Algorithm to find all possible splits of a list

Question

I am working with a linked list that I created which contains a set of numbers as data. I need to find a way to test every possible two-set partition of this list for something, and to do that, I need to break the list into every possible two-set combination. Order is not important and there will be duplicates.

For instance, for a list of numbers {1 4 3 1}, the possible splits are 

{1} and {4, 3, 1}
{4} and {1, 3, 1}
{3} and {1, 4, 1}
{1} and {1, 4, 3}
{1, 4} and {3, 1}
{1, 3} and {4, 1}
{1, 1} and {4, 3}

A list of 4 numbers is not difficult, but things become more complicated as the list grows larger, and I am having trouble seeing a pattern. Can anyone help me find an algorithm for this?

Edit:

Sorry, I didn't see the question. This is what I have tried so far. My loop structure is wrong.

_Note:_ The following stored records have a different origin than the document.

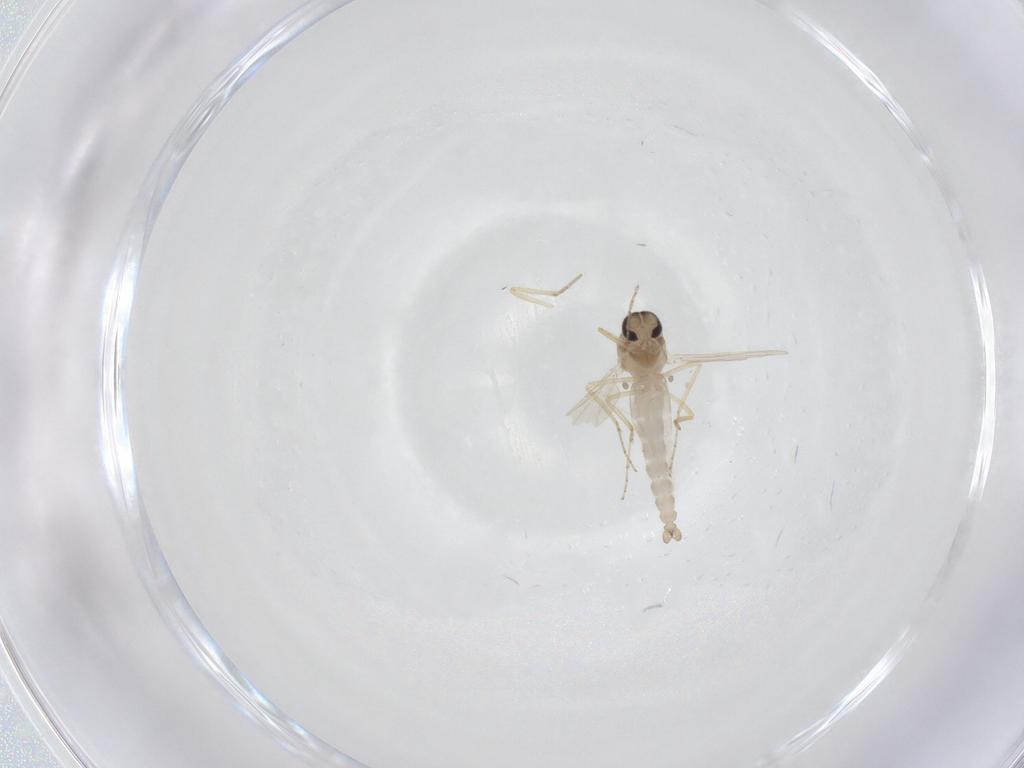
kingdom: Animalia
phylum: Arthropoda
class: Insecta
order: Diptera
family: Ceratopogonidae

When I figure out what I am doing after trying on a regular array, I will extend the algorithm to fit my linked list.

public class TwoSubsets
{
    public static void main(String[] args)
    {
        int[] list = {1, 3, 5, 7, 8};
        int places = 1;

        int[] subsetA = new int[10];
        int[] subsetB = new int[10];


        for (int i = 0; i < list.length; i++)
        {
            subsetA[i] = list[i];       
            for (int current = 0; current < (5 - i ); current++)
            {
                subsetB[current] = list[places];        
                places++;

            }

            System.out.print("subsetA = ");
            for (int j = 0; j < subsetA.length; j++)
            {
                System.out.print(subsetA[j] + " ");
            }

            System.out.println();
            System.out.print("subsetB = ");
            for (int k = 0; k < subsetB.length; k++)
            {
                System.out.print(subsetB[k] + " ");
            }



        }
    }

}

Answer 1

So you are looking for all (proper) subsets of a given set, apart from complementary ones. If your list has n elements, you would have 2^n subsets. But since you don't want the empty subset and you want to identify the partition (A,B) with (B,A) you get 2^(n-1)-1 partitions.

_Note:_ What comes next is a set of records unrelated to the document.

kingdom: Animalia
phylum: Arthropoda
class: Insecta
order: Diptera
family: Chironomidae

To enumerate them you could identify a partition with a binary number with n digits where a digit 0 in position k means that the k-th element of the list is in the first set of your partition, 1 means that it is in the second one. You want to identify a number with its complementary (exchanging a set with the other) and you want to exclude 0 (empty subset).

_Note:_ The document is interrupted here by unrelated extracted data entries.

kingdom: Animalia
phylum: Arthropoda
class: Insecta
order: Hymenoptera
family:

So you can use bitwise operations. The XOR operator gives you the complementary subdivision. So something like the following should work:

int m = (1<<n)-1; // where n is the number of elements, m=111111...11 in binary
for (int i=0;i<m-1;++i) {
    if (i>(m^i)) continue; // this was already considered with 0 and 1 exchanged
    // here the binary digits of i represent the partition
    for (int j=0;j<n;++j) {
       if ((1<<j) & i) {
          // the j-th element of the list goes into the second set of the partition
       } else {
          // the j-th element of the list goes into the first set of the partition
       }
    }
}

Answer 2

Code:

public static void main(String[] args) {
    for(String element : findSplits(list)) {
        System.out.println(element);
    }        
}

static ArrayList<String> findSplits(ArrayList<Integer> set) {
    ArrayList<String> output = new ArrayList();
    ArrayList<Integer> first = new ArrayList(), second = new ArrayList();
    String bitString;
    int bits = (int) Math.pow(2, set.size());
    while (bits-- > 0) {
        bitString = String.format("%" + set.size() + "s", Integer.toBinaryString(bits)).replace(' ', '0');
        for (int i = 0; i < set.size(); i++) {
            if (bitString.substring(i, i+1).equals("0")) {
                first.add(set.get(i));
            } else {
                second.add(set.get(i));
            }
        }
        if (first.size() < set.size() && second.size() < set.size()) {
            if (!output.contains(first + " " + second) && !output.contains(second + " " + first)) {
                output.add(first + " " + second);
            }
        }
        first.clear();
        second.clear();
    }
    return output;
}

Output:

[1] [1, 4, 3]
[3] [1, 4, 1]
[3, 1] [1, 4]
[4] [1, 3, 1]
[4, 1] [1, 3]
[4, 3] [1, 1]
[4, 3, 1] [1]

Is this along the lines of what you were looking for? If not, let me know and I will make adjustments or add comments as necessary.